Emotional, romantic and business ties are formed in every possible way.

Emotional, love and work connections are formed in every possible way.

But the challenge ahead is their long-term stability and durability.
Although there are many factors for the long-term stability of emotional, emotional and work relationships; But all these factors can be expressed in a general framework:

“mutual need”

There are four rules in this regard:
▪️ Needs are a combination of material and spiritual issues.
The length of the relationship has a direct relationship with the amount of mutual need; In other words, the greater the mutual need, the longer the relationship will last.
The duration of the relationship has a direct relationship with the duration of mutual need; In other words, as long as there is mutual need, the relationship is stable.
The more intimate the relationship is, the more the satisfaction of mutual needs is, and as a result of the frustration of satisfying mutual needs, violence and coldness of relationships are formed.

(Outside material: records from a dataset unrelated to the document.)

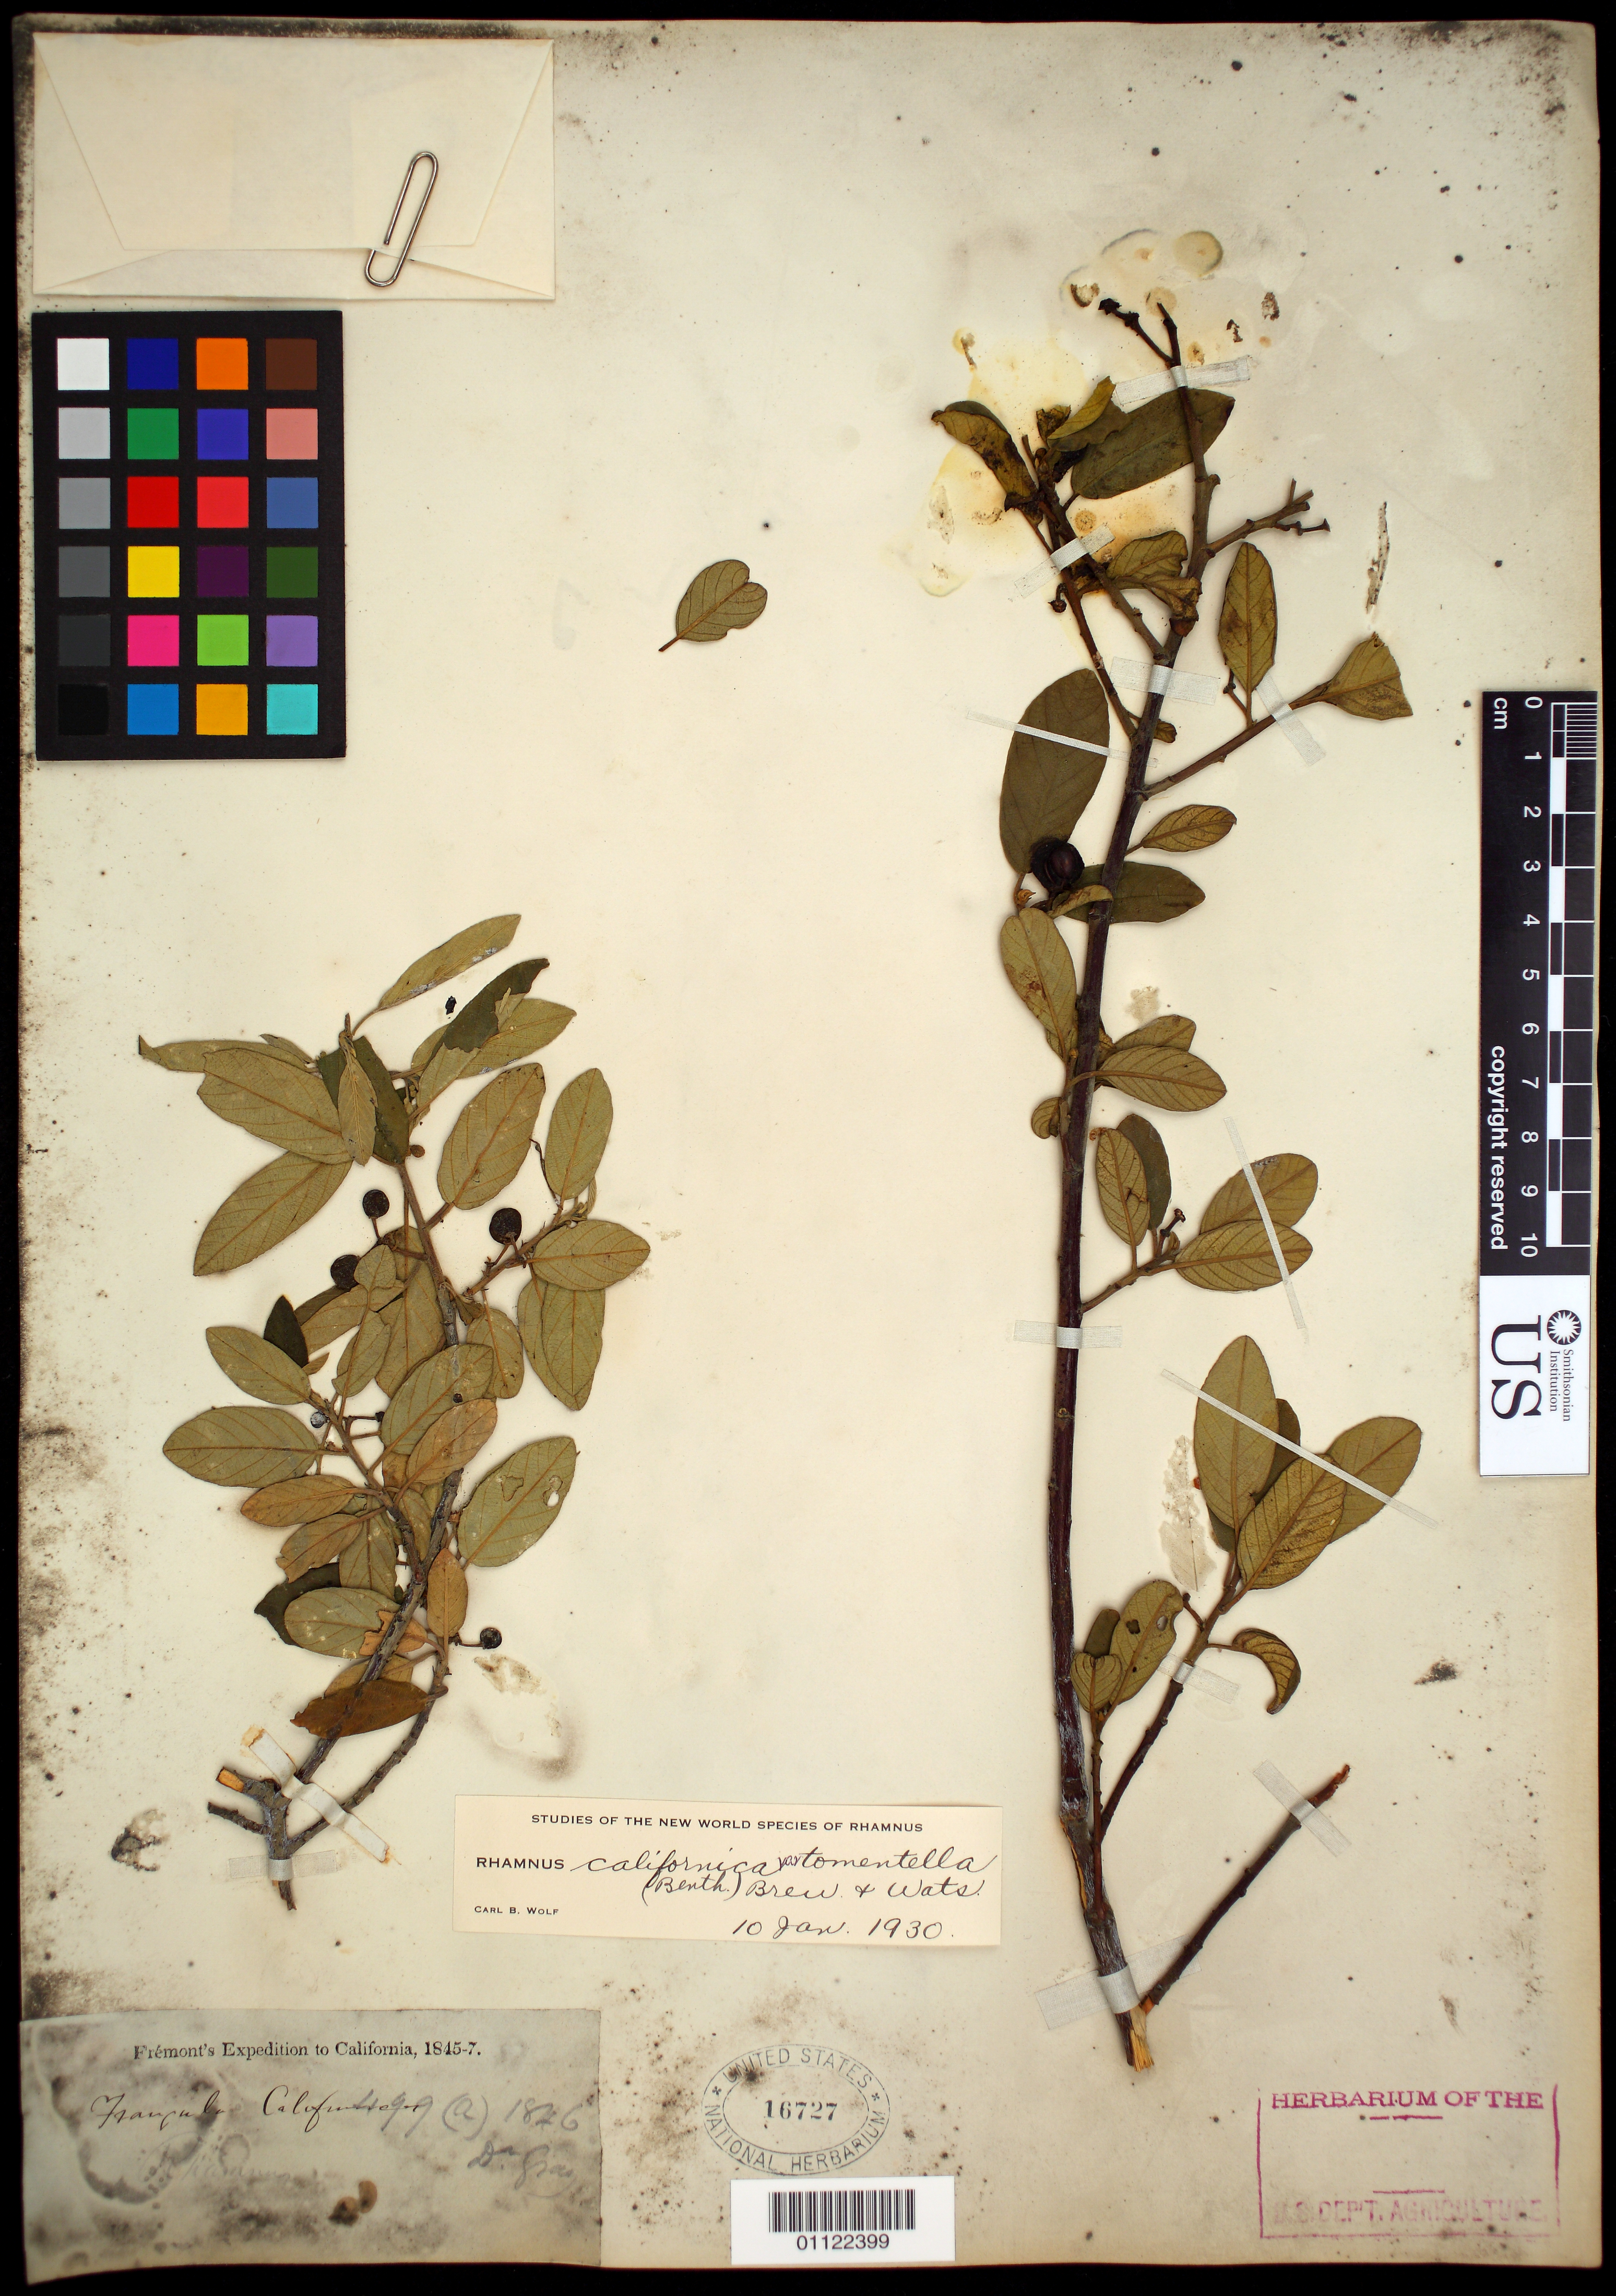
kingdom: Plantae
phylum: Tracheophyta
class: Magnoliopsida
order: Rosales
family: Rhamnaceae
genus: Frangula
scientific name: Frangula californica subsp. tomentella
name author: (Benth.) Kartesz & Gandhi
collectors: J. C. Frémont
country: United States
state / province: California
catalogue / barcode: US 16727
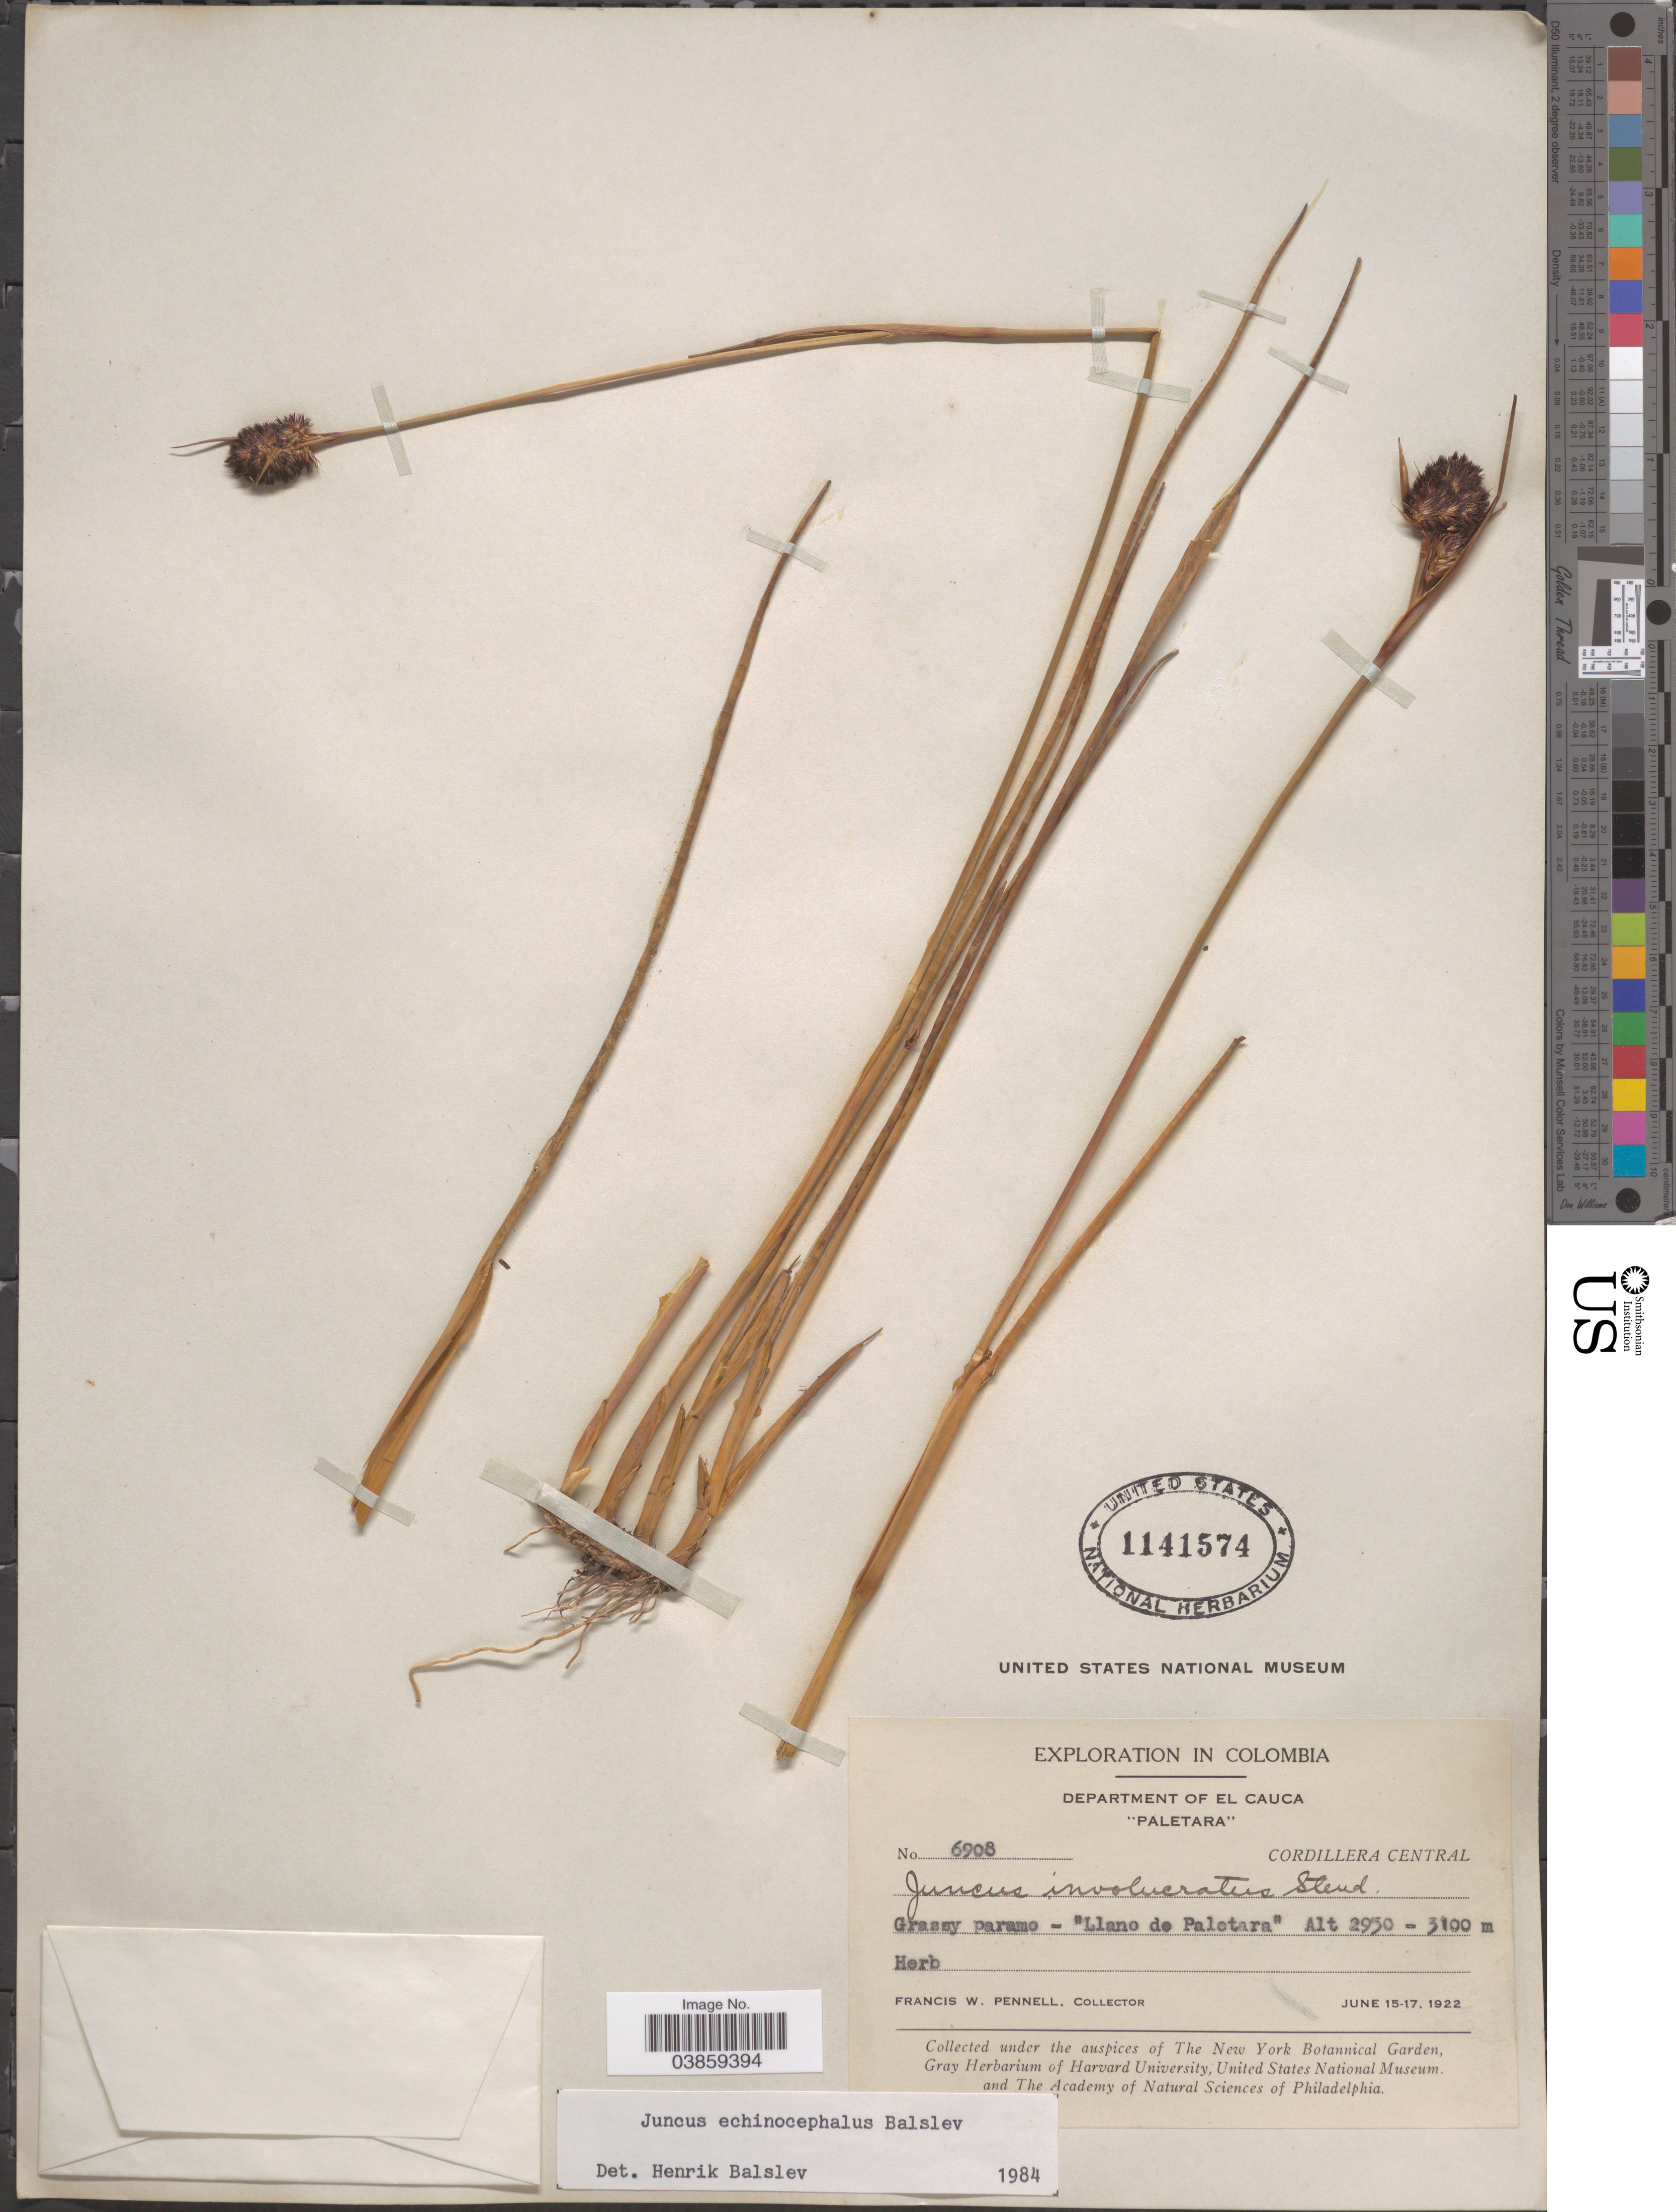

Based on “mutual need”, both partners (emotional, business, etc.) will continue on their path and will accept all adversities, hardships, differences in tastes, bitterness, etc.
But when one of the parties can meet his needs from another place or in another way, or feels unnecessary; This relationship gradually or suddenly becomes cold and silent.

In other words; The presence or absence of each party in the relationship must be tangible and tangible; That is, if you were not present for a day, the void in your existence should be felt and so should the other person…
that’s mean:
“Being and not being in any relationship should make a significant difference to the other person.”

Now put all the recommendations that are given to have a stable relationship in this framework.

Therefore, as long as the parties need each other, they will automatically observe all these points:
– Have mercy.
– Make time for each other.
– Do not compete with each other.
And….

In the end, I remind you that long-term relationships are not strengthened by clichéd words and advice; Rather, they need strategic and executive instructions.